Adometry, formerly Click Forensics, was the first ad verification and attribution vendor certified by Google to provide campaign verification and effectiveness measurement across the Google Display Network (GDN) for ad inventory bought through Google’s DoubleClick Ad Exchange. The company counts Facebook, Microsoft and EBay among their clients. Paul Pellman, CEO of Adometry, spoke with DIGIDAY about display and the sometimes forgotten bottom line.

How can brands navigate the growing number of intermediaries between them and their target audiences?
Today, advertisers have more opportunity than ever to acquire media and audiences cost effectively because of more diverse channels, like third party ad nets, ad exchanges, DSPs and more. And, yes, sometimes it can seem like there’s a proliferation of middlemen trying to insert themselves in between advertisers and publishers. But it’s important to remember that they all have of common goal to deliver results for advertisers. Results will drive increased investment and a rising tide raises all boats. So, publishers and all those middlemen should be focused on the bottom line, which is the return on advertising spend. Brands can ensure they’re not being taken advantage of by paying close attention to how ads perform across each channel.
The consumer privacy debate has come to engulf publishers and advertisers. Whose data is it anyway? Don’t publishers own the data?
Publishers certainly own the data generated on their sites. But the advertisers paying the bills have some rights to campaign data as well. Publishers or ad networks may use campaign data for their own purposes. But it’s important to treat such data with care. Advertisers also have access to it and are using it to figure out how marketing activities performed and whom they influenced. In essence, it allows them to double check that their investments are truly paying off. For publishers, the key is to maximize the use of the data to showcase their value to advertisers.
Can you really make the case that traditional display can work in this environment?
Much has been written about the demise of the click and the “meaningless” click through rates, currently averaging 0.1 percent for a really good campaign. Clicks are not the relevant metric for the success of a branding campaign. Advertisers know that successful branding initiatives require a combination of marketing activities across search, display and social media. Counting click-through rates on banner ads only tells part of the story. Brands are meshing this with information on the interactions happening on other ads to figure out what’s working or not. For both publishers and advertisers, it is crucial to look beyond “last clicks” to see how banner ads fit into the broader audience influence equation.
Display? Search? Creative? Channel? How can advertisers cut through the PR most efficiently to get insights that build strategy?
Attribution analysis is a relatively new discipline, but holds great promise for online marketers.

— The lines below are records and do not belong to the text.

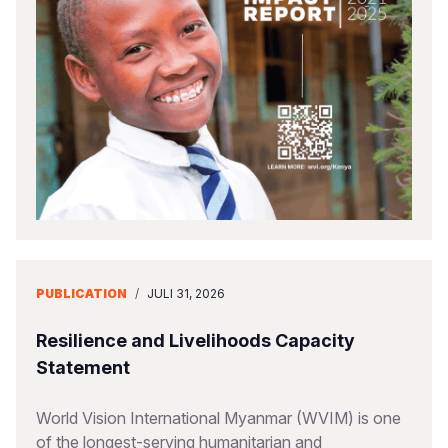
Somalia
South Kor
Romania
South Afri
Sri Lanka
Spain
South Sud
Taiwan
Syria
Sudan
Timor Lest
Switzerlan
Tanzania
Thailand
Türkiye
Uganda
Vietnam
Ukraine
Zambia
Vanuatu
United Ki
PUBLICATION
/
JULI 31, 2026
Zimbabwe
West Bank
Resilience and Livelihoods Capacity
Yemen
Statement
World Vision International Myanmar (WVIM) is one
of the longest-serving humanitarian and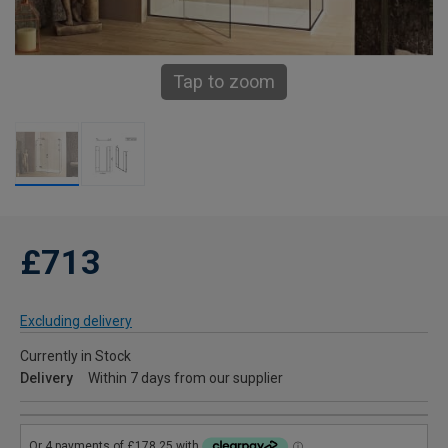
Tap to zoom
£713
Excluding delivery
Currently in Stock
Delivery
Within 7 days from our supplier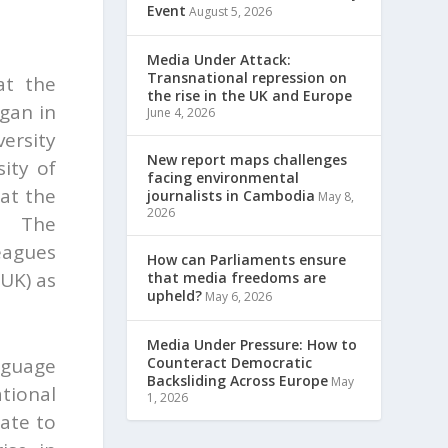
Event
August 5, 2026
Media Under Attack:
Transnational repression on
at the
the rise in the UK and Europe
egan in
June 4, 2026
ersity
New report maps challenges
ity of
facing environmental
at the
journalists in Cambodia
May 8,
2026
n, The
eagues
How can Parliaments ensure
 UK) as
that media freedoms are
upheld?
May 6, 2026
Media Under Pressure: How to
Counteract Democratic
nguage
Backsliding Across Europe
May
tional
1, 2026
ate to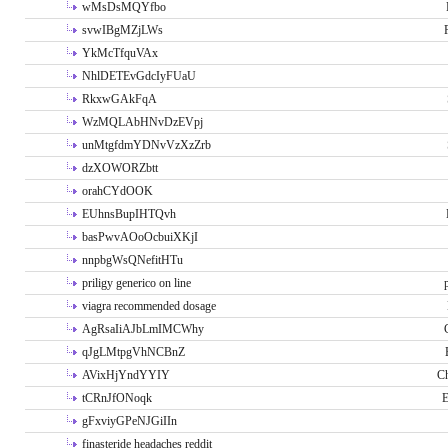
wMsDsMQYfbo
svwIBgMZjLWs
YkMcTfquVAx
NhlDETEvGdcIyFUaU
RkxwGAkFqA
WzMQLAbHNvDzEVpj
unMtgfdmYDNvVzXzZrb
dzXOWORZbtt
orahCYdOOK
EUhnsBupIHTQvh
basPwvAOoOcbuiXKjI
nnpbgWsQNefitHTu
priligy generico on line
viagra recommended dosage
AgRsaIiAJbLmIMCWhy
qJgLMtpgVhNCBnZ
AVixHjYndYYIY
Ch
tCRnJfONoqk
E
gFxviyGPeNJGiIIn
finasteride headaches reddit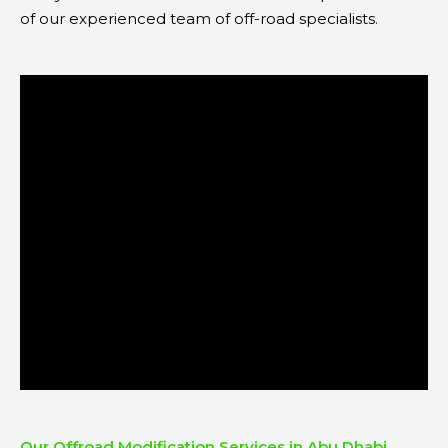
of our experienced team of off-road specialists.
Our Offroad Modification Services in Abu Dhabi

Advertisers can use attribution analysis to understand and track how each online marketing channel or initiative contributes to lift and conversion. Knowing the contribution each venue and each creative is making helps advertisers figure out the ideal mix and allows them to continually tweak media buys and improve results.
This is a crowded market. What will determine who survives and wins?
With over 400 ad networks, 50 DSPs, and thousands of publishers competing for online marketing dollars, ad inventory providers need ways to break out from the pack. Advertisers may be spending more money online, but they’re also demanding better ways to measure exactly how dollars are influencing sales or driving results. Savvy publishers and ad networks that try and help them are the ones who will be in demand five years from now.